Here are some ways you can manage and address your sensory overload:

Set Your Environment: Follow your gut. Your home or living space should be set up optimally for your senses. If there is a light you know irritates you, a beeper that throws you off, or a blanket or carpet you hate the texture of, get rid of it and replace it with something that is more comfortable.

Pick Quieter Venues: For a date or night out with friends, opt for less crowded and more laid back locations. Crowded theaters or clubs can be a nightmare of sensory input.

Incorporate Self-Calming Techniques: On your more active days meditation, deep-breathing and yoga at any level can be very helpful for calming down, reducing stress, and promoting relaxation. Deep-breathing can be done anywhere, ask to grab some fresh air or head to your car for a quick break to reset.

Wind down with Brili's "Calming The Storm" Routine: Follow our done-for-you routine that helps to restore your inner balance whenever you feel overwhelmed. You can also adapt it to your needs and create your own coping mechanisms. Take advantage of the instant relief which such a tool in your belt can provide.

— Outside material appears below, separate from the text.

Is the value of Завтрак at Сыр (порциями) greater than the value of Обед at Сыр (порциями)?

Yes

Know and trust yourself: If you sense you are starting to get irritable or agitated, are having difficulty concentrating on a conversation or task, don't blame yourself, but take notice of your surroundings and see if there is too much sensory input coming from your environment. If there is, take action to feel more comfortable instead of enduring it and hoping it will go away. It's okay to ask for a break or suggest to change location if possible.

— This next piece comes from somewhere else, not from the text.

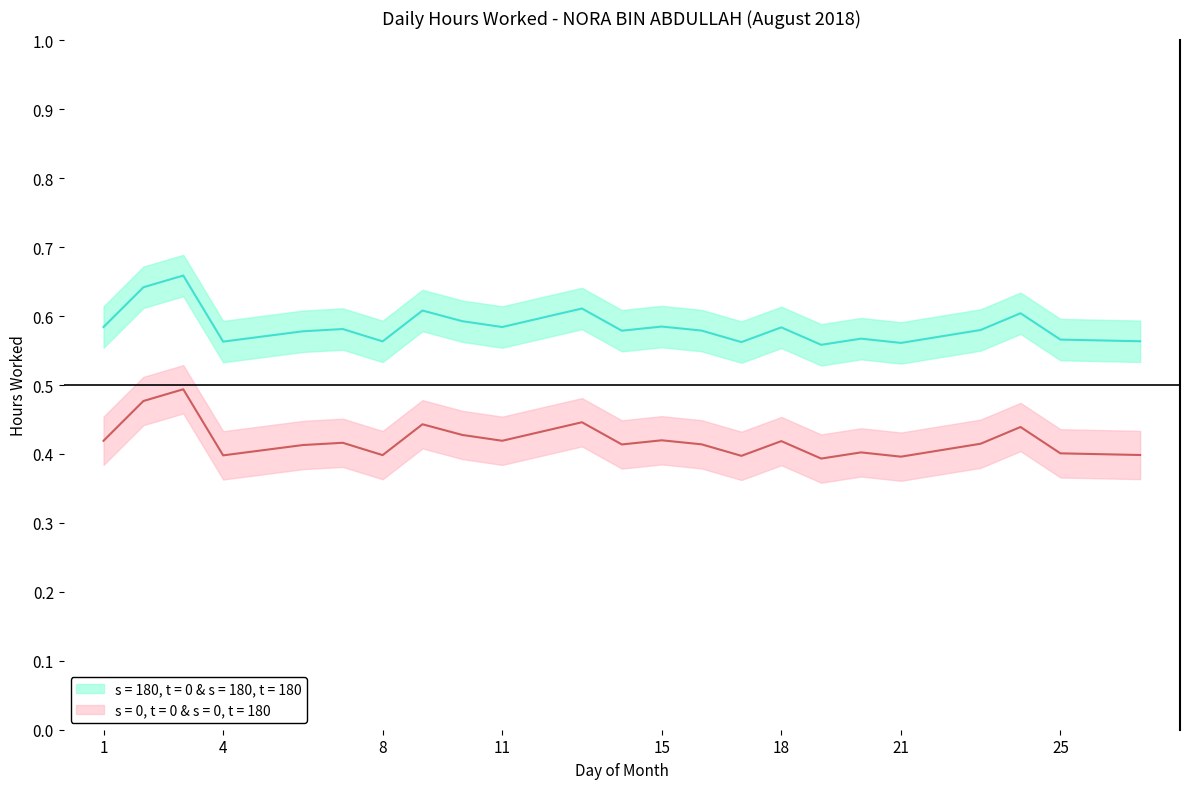

What is the difference between the maximum and second lowest values?

0.1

You can try starting with small steps in the environments you spend the most time in and build your criteria for what works best for you. Using that criteria you can help your future self know where you can have the best time. Remember, everyone is unique in how they take in the world, and how environmental stimuli make them feel. Therefore, validating your yourself, learning to trust the signs and developing new coping mechanisms can be a great way forward.